> **Written exercise**
Can you arrange the lines in the records below as a numbered list, starting at the line that contains "family: Gekkonidae" and continuing through the final line of the records, with blank lines omitted?

(Collected data entries)

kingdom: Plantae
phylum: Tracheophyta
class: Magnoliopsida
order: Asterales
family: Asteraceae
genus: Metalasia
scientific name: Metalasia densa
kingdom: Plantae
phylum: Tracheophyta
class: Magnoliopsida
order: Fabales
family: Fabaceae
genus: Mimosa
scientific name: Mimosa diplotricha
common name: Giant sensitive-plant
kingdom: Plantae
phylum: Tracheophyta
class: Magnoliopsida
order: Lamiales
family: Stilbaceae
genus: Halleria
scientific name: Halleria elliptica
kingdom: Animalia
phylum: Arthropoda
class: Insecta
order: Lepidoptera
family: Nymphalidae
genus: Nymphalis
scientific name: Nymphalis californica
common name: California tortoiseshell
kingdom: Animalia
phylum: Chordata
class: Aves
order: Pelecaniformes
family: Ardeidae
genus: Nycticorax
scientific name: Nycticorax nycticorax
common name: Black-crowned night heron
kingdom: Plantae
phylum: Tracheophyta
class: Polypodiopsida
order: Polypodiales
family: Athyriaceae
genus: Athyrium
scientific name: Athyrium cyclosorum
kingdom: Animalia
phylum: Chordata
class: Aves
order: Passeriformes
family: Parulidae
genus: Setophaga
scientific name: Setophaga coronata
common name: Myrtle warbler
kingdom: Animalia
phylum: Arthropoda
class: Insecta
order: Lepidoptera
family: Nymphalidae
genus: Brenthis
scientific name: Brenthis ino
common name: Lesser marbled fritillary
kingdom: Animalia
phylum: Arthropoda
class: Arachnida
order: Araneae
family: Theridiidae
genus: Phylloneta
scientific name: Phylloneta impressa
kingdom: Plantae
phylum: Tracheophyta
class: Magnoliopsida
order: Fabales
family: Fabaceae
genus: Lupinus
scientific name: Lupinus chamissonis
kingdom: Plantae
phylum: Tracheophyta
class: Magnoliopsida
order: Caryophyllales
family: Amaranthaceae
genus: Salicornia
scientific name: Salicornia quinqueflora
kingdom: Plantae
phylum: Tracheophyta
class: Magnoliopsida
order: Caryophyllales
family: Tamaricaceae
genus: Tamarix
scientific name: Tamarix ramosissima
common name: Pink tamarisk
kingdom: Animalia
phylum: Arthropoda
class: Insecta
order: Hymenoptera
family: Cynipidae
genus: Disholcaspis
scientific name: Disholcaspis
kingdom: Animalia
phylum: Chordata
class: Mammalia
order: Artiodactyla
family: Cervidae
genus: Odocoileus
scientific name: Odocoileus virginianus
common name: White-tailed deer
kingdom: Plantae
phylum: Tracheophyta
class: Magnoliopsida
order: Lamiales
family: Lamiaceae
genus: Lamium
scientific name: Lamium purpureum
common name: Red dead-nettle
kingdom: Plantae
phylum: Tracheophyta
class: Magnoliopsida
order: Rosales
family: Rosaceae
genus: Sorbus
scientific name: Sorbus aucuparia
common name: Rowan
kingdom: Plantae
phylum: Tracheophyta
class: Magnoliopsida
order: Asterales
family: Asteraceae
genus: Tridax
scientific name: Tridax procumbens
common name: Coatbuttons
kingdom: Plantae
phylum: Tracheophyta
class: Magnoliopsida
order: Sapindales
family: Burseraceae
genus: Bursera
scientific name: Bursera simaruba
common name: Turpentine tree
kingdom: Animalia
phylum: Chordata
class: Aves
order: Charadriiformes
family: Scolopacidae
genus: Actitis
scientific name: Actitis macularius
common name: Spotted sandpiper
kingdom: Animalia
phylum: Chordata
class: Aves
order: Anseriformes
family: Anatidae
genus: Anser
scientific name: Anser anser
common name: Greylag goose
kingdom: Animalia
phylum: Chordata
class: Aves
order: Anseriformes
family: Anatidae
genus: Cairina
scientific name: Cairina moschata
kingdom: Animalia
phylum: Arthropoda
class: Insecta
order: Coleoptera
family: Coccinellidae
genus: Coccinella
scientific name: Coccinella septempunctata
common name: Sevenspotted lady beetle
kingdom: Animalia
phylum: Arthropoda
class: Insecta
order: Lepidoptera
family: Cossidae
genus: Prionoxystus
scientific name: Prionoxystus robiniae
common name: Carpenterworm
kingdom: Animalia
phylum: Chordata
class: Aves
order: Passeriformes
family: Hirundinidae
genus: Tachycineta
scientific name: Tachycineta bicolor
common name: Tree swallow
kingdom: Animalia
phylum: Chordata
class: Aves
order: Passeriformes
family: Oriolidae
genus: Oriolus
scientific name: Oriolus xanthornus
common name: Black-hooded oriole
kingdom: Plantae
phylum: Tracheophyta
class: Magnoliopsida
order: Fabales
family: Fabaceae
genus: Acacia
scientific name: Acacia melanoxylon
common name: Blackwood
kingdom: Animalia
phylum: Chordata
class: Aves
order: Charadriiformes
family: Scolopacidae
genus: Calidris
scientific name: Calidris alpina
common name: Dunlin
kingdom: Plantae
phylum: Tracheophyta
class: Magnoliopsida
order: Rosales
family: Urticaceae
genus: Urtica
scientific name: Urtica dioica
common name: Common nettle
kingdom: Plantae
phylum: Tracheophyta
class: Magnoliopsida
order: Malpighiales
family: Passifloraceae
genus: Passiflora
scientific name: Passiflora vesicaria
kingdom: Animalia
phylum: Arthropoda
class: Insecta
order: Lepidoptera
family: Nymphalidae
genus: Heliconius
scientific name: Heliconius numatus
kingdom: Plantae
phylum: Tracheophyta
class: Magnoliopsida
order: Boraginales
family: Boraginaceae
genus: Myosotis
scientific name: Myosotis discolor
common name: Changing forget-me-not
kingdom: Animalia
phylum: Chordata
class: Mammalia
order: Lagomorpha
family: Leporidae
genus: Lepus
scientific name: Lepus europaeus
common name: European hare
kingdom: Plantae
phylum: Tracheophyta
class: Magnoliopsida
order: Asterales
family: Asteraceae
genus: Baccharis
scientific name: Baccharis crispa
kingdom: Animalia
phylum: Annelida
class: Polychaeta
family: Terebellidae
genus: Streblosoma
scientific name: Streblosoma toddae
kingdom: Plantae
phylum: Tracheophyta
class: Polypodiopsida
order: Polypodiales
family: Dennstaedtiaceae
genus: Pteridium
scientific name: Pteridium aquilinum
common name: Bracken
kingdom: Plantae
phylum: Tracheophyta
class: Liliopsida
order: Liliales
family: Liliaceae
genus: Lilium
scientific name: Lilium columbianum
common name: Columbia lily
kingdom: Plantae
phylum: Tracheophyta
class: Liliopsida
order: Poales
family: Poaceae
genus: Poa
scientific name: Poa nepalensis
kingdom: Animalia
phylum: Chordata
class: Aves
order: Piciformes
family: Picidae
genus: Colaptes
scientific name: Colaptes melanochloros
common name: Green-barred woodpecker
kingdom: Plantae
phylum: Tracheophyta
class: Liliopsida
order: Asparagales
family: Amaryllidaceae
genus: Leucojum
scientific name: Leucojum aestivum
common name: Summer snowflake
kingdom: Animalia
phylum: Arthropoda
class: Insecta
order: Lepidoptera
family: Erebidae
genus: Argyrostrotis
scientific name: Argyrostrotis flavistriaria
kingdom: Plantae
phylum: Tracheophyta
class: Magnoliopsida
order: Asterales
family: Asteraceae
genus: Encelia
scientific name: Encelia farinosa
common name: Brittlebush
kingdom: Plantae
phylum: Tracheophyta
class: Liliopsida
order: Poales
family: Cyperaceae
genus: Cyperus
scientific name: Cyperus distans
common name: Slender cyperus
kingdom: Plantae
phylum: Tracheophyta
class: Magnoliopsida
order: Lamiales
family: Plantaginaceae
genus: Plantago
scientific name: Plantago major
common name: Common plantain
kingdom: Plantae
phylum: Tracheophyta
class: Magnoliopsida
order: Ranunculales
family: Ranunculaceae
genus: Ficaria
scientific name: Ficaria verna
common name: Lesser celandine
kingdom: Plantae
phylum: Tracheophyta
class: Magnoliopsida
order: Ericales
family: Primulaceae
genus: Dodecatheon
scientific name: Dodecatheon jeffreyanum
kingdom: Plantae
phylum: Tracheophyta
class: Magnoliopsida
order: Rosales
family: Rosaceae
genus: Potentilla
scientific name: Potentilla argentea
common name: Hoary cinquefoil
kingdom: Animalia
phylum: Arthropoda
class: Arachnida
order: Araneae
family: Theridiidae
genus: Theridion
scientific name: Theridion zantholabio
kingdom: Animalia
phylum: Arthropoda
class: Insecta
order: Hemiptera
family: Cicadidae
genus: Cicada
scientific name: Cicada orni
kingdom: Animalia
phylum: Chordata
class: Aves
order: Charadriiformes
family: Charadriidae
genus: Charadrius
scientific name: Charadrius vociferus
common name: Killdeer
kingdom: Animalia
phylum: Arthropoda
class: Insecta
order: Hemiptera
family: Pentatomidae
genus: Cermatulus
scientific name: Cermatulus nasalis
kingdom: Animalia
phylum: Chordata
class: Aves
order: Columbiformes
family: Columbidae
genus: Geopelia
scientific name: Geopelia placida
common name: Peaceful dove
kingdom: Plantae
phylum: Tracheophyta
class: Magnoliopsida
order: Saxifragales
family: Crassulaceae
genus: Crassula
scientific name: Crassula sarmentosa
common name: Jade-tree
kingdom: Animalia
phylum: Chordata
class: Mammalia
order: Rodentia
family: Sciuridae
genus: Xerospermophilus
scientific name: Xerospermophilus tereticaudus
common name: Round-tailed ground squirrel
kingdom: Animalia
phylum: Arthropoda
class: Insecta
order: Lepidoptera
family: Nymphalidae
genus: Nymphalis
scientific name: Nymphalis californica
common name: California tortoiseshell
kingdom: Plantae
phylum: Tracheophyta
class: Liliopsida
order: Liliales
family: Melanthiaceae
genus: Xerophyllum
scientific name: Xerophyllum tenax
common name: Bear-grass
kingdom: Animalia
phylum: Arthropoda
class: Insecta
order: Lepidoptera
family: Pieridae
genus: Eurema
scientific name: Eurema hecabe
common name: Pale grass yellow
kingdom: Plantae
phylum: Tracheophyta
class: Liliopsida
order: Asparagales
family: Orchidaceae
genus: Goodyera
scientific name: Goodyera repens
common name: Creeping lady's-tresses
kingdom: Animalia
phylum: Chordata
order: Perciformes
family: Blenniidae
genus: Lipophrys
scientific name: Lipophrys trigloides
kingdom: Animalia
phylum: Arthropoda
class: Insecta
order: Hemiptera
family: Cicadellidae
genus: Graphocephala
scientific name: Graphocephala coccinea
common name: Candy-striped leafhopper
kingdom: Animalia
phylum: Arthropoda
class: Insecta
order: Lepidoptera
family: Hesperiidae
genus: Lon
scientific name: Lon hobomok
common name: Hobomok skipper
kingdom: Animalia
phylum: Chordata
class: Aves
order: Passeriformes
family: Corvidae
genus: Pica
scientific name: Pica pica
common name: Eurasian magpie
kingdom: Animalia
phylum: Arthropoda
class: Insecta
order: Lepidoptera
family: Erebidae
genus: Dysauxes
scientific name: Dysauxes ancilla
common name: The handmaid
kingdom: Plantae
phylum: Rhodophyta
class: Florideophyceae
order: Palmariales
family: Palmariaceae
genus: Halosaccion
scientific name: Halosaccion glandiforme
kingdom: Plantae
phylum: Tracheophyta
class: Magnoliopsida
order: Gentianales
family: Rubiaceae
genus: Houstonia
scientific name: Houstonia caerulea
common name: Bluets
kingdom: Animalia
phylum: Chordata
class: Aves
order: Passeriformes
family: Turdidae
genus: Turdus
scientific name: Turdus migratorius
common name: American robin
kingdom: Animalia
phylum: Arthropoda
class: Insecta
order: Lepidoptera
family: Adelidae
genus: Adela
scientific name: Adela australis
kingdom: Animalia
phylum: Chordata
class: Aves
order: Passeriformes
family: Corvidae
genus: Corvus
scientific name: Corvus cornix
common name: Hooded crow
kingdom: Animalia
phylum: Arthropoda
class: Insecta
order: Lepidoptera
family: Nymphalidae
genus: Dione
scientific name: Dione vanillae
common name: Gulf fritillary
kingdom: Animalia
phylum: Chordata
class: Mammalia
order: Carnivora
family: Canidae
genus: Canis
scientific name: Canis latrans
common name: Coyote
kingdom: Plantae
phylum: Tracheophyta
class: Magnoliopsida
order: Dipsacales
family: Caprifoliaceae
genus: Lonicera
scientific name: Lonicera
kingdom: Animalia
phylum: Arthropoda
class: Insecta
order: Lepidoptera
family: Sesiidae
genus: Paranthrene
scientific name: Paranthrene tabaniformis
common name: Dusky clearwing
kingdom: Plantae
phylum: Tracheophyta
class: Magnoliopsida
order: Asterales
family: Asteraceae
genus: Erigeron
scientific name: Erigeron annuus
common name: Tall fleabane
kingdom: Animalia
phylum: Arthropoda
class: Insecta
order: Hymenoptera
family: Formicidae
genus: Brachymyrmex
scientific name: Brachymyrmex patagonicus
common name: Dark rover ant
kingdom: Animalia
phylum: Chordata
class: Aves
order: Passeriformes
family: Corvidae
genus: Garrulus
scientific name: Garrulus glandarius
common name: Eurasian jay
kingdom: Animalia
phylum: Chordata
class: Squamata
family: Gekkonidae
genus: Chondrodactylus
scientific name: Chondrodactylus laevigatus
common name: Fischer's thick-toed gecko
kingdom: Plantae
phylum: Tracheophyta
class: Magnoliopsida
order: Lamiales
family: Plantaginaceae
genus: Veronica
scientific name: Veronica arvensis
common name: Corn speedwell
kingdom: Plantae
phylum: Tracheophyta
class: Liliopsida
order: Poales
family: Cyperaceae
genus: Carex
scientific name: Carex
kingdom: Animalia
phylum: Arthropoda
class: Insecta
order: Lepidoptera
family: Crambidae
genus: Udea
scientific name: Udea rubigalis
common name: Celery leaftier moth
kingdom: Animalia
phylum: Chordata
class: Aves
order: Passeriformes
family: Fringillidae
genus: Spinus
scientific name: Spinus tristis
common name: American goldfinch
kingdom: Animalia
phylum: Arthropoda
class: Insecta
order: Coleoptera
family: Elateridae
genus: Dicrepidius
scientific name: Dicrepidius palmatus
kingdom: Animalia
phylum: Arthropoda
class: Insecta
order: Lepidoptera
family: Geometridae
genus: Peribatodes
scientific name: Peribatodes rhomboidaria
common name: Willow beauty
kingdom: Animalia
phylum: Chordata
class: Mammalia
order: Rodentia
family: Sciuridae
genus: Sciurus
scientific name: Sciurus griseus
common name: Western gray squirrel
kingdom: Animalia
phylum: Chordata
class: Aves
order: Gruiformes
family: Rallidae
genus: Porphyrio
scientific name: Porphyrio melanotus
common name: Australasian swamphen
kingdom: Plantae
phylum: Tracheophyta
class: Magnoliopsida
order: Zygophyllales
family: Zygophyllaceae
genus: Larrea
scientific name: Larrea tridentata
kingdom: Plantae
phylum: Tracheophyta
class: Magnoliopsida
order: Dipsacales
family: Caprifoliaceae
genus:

> **Result below**
1. family: Gekkonidae
2. genus: Chondrodactylus
3. scientific name: Chondrodactylus laevigatus
4. common name: Fischer's thick-toed gecko
5. kingdom: Plantae
6. phylum: Tracheophyta
7. class: Magnoliopsida
8. order: Lamiales
9. family: Plantaginaceae
10. genus: Veronica
11. scientific name: Veronica arvensis
12. common name: Corn speedwell
13. kingdom: Plantae
14. phylum: Tracheophyta
15. class: Liliopsida
16. order: Poales
17. family: Cyperaceae
18. genus: Carex
19. scientific name: Carex
20. kingdom: Animalia
21. phylum: Arthropoda
22. class: Insecta
23. order: Lepidoptera
24. family: Crambidae
25. genus: Udea
26. scientific name: Udea rubigalis
27. common name: Celery leaftier moth
28. kingdom: Animalia
29. phylum: Chordata
30. class: Aves
31. order: Passeriformes
32. family: Fringillidae
33. genus: Spinus
34. scientific name: Spinus tristis
35. common name: American goldfinch
36. kingdom: Animalia
37. phylum: Arthropoda
38. class: Insecta
39. order: Coleoptera
40. family: Elateridae
41. genus: Dicrepidius
42. scientific name: Dicrepidius palmatus
43. kingdom: Animalia
44. phylum: Arthropoda
45. class: Insecta
46. order: Lepidoptera
47. family: Geometridae
48. genus: Peribatodes
49. scientific name: Peribatodes rhomboidaria
50. common name: Willow beauty
51. kingdom: Animalia
52. phylum: Chordata
53. class: Mammalia
54. order: Rodentia
55. family: Sciuridae
56. genus: Sciurus
57. scientific name: Sciurus griseus
58. common name: Western gray squirrel
59. kingdom: Animalia
60. phylum: Chordata
61. class: Aves
62. order: Gruiformes
63. family: Rallidae
64. genus: Porphyrio
65. scientific name: Porphyrio melanotus
66. common name: Australasian swamphen
67. kingdom: Plantae
68. phylum: Tracheophyta
69. class: Magnoliopsida
70. order: Zygophyllales
71. family: Zygophyllaceae
72. genus: Larrea
73. scientific name: Larrea tridentata
74. kingdom: Plantae
75. phylum: Tracheophyta
76. class: Magnoliopsida
77. order: Dipsacales
78. family: Caprifoliaceae
79. genus:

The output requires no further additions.